The input start

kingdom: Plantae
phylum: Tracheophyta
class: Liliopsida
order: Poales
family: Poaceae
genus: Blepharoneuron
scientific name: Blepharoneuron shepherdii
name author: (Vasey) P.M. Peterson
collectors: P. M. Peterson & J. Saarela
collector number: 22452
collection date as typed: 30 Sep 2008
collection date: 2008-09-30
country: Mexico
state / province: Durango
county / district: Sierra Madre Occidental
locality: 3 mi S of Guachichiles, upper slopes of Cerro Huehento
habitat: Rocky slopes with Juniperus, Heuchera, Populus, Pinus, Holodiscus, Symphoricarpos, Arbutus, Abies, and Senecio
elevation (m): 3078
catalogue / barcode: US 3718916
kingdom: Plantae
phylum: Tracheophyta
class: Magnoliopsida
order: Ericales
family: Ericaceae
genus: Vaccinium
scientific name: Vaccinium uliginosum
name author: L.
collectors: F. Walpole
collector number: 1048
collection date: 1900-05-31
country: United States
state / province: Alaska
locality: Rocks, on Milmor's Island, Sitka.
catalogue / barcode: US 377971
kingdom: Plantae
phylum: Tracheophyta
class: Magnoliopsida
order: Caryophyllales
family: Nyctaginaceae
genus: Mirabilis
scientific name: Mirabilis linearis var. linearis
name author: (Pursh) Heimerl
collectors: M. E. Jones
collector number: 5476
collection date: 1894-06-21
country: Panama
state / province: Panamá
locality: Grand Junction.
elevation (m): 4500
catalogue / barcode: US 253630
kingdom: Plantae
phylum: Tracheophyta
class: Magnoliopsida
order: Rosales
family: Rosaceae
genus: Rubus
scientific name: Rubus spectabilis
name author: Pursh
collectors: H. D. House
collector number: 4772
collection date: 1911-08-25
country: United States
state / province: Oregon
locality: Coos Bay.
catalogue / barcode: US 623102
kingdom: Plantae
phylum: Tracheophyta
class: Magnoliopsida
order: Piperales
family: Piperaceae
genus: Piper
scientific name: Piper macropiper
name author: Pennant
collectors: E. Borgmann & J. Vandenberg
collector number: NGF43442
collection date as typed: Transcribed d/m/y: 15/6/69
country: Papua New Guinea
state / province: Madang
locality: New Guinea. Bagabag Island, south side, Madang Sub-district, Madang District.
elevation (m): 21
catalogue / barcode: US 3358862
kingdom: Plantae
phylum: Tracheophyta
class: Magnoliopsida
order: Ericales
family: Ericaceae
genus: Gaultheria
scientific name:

The input end

What is needed:
Revise the data above so that every "catalogue" becomes "catalog", and leave everything else unchanged.

Exercise answer:
kingdom: Plantae
phylum: Tracheophyta
class: Liliopsida
order: Poales
family: Poaceae
genus: Blepharoneuron
scientific name: Blepharoneuron shepherdii
name author: (Vasey) P.M. Peterson
collectors: P. M. Peterson & J. Saarela
collector number: 22452
collection date as typed: 30 Sep 2008
collection date: 2008-09-30
country: Mexico
state / province: Durango
county / district: Sierra Madre Occidental
locality: 3 mi S of Guachichiles, upper slopes of Cerro Huehento
habitat: Rocky slopes with Juniperus, Heuchera, Populus, Pinus, Holodiscus, Symphoricarpos, Arbutus, Abies, and Senecio
elevation (m): 3078
catalog / barcode: US 3718916
kingdom: Plantae
phylum: Tracheophyta
class: Magnoliopsida
order: Ericales
family: Ericaceae
genus: Vaccinium
scientific name: Vaccinium uliginosum
name author: L.
collectors: F. Walpole
collector number: 1048
collection date: 1900-05-31
country: United States
state / province: Alaska
locality: Rocks, on Milmor's Island, Sitka.
catalog / barcode: US 377971
kingdom: Plantae
phylum: Tracheophyta
class: Magnoliopsida
order: Caryophyllales
family: Nyctaginaceae
genus: Mirabilis
scientific name: Mirabilis linearis var. linearis
name author: (Pursh) Heimerl
collectors: M. E. Jones
collector number: 5476
collection date: 1894-06-21
country: Panama
state / province: Panamá
locality: Grand Junction.
elevation (m): 4500
catalog / barcode: US 253630
kingdom: Plantae
phylum: Tracheophyta
class: Magnoliopsida
order: Rosales
family: Rosaceae
genus: Rubus
scientific name: Rubus spectabilis
name author: Pursh
collectors: H. D. House
collector number: 4772
collection date: 1911-08-25
country: United States
state / province: Oregon
locality: Coos Bay.
catalog / barcode: US 623102
kingdom: Plantae
phylum: Tracheophyta
class: Magnoliopsida
order: Piperales
family: Piperaceae
genus: Piper
scientific name: Piper macropiper
name author: Pennant
collectors: E. Borgmann & J. Vandenberg
collector number: NGF43442
collection date as typed: Transcribed d/m/y: 15/6/69
country: Papua New Guinea
state / province: Madang
locality: New Guinea. Bagabag Island, south side, Madang Sub-district, Madang District.
elevation (m): 21
catalog / barcode: US 3358862
kingdom: Plantae
phylum: Tracheophyta
class: Magnoliopsida
order: Ericales
family: Ericaceae
genus: Gaultheria
scientific name:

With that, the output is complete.